BECCS and the 2 degree target (Part 1) – April 2016 Manchester Biannual

This blog was written by Kehinde Fayemiwo who is a PhD student at Loughborough University and received funding to attend the Manchester Biannual Meeting from the UKCCSRC ECR Meeting Fund.

Prof. Nilay Shah, a professor of Process Systems Engineering at Imperial College London, chaired the session on Biomass Energy and CCS (BECCS) and the 2oC target. The first speaker in this session was Prof. Kevin Anderson, Professor of Energy and Climate Change at the University of Manchester and Deputy Director of the Tyndall Centre for Climate Change Research. He spoke on ‘Paris, BECCS and locking out 2oC?’. His talk outlined the climate challenges, such as ocean is warming and acidification, and the scientific proof that this is a result of burning of fossil fuels. He argued that despite progress in the science of climate change, the challenge of the required rate of energy emissions reduction must be acknowledged. He spoke further on the success and failures of the Paris agreement, arguing that the agreement relies on the huge and future uptake of highly speculative negative emissions rather than facing the politically charged and social challenging implications of delivering a meaningful mitigation system.

Dr. Amit Bhave of CMCL Innovations gave a techno-economic overview of biomass-based power generation with CO2 capture, storage and utilization technologies. He considered two scenarios. In the first scenario, he presented some results from co-fired solid biomass for power generation and CO2 capture. He applied a toolkit known as CMCL’s MoDS to performed global sensitivity of CO2 capture and utilization. The second scenario showed the process involved in the production of algae-derived syngas via a dual fluidized bed gasifiers.

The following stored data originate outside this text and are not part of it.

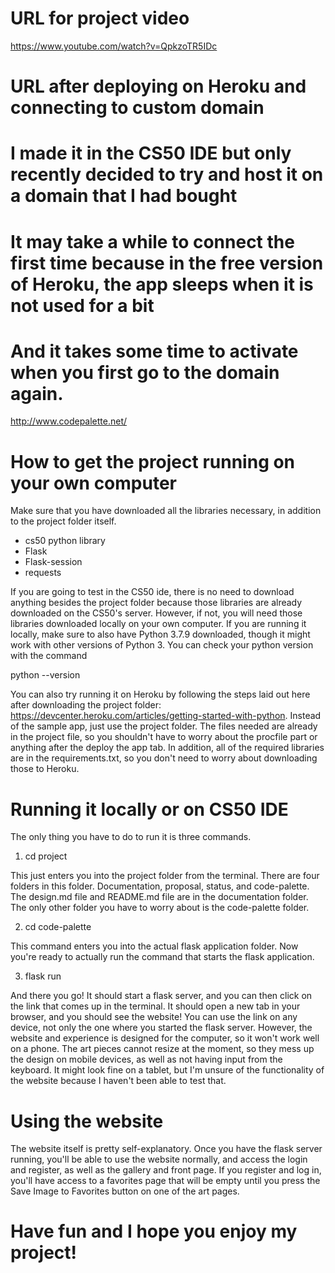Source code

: # URL for project video
https://www.youtube.com/watch?v=QpkzoTR5IDc

# URL after deploying on Heroku and connecting to custom domain
# I made it in the CS50 IDE but only recently decided to try and host it on a domain that I had bought
# It may take a while to connect the first time because in the free version of Heroku, the app sleeps when it is not used for a bit
# And it takes some time to activate when you first go to the domain again.
http://www.codepalette.net/

# How to get the project running on your own computer

Make sure that you have downloaded all the libraries necessary, in addition to the project folder itself.
- cs50 python library
- Flask
- Flask-session
- requests

If you are going to test in the CS50 ide, there is no need to download anything besides the project folder
because those libraries are already downloaded on the CS50's server. However, if not, you will need those
libraries downloaded locally on your own computer. If you are running it locally, make sure to also have
Python 3.7.9 downloaded, though it might work with other versions of Python 3. You can check your python
version with the command

python --version

You can also try running it on Heroku by following the steps laid out here after downloading the project folder:
https://devcenter.heroku.com/articles/getting-started-with-python. Instead of the sample app, just use the 
project folder. The files needed are already in the project file, so you shouldn't have to worry about the 
procfile part or anything after the deploy the app tab. In addition, all of the required libraries are in the 
requirements.txt, so you don't need to worry about downloading those to Heroku.

# Running it locally or on CS50 IDE

The only thing you have to do to run it is three commands.

1. cd project

This just enters you into the project folder from the terminal. There are four folders in this folder. Documentation,
proposal, status, and code-palette. The design.md file and README.md file are in the documentation folder. The only
other folder you have to worry about is the code-palette folder.

2. cd code-palette

This command enters you into the actual flask application folder. Now you're ready to actually run the command that
starts the flask application.

3. flask run

And there you go! It should start a flask server, and you can then click on the link that comes up in the
terminal. It should open a new tab in your browser, and you should see the website! You can use the link
on any device, not only the one where you started the flask server. However, the website and experience is
designed for the computer, so it won't work well on a phone. The art pieces cannot resize at the moment,
so they mess up the design on mobile devices, as well as not having input from the keyboard. It might look
fine on a tablet, but I'm unsure of the functionality of the website because I haven't been able to test that.

# Using the website

The website itself is pretty self-explanatory. Once you have the flask server running, you'll be able to use
the website normally, and access the login and register, as well as the gallery and front page. If you register
and log in, you'll have access to a favorites page that will be empty until you press the Save Image to Favorites
button on one of the art pages.

# Have fun and I hope you enjoy my project!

Thus, he concluded that the results presented can help to benchmark gasification against other algae conversion in terms of process efficiency, feasibility and environmental impact.

As a first-time attendee at a UKCCSRC Biannual Meeting, it was a great privilege for me to meet with other researchers and get updated on the CCS progress so far, and and I found the meeting both motivating and enjoyable.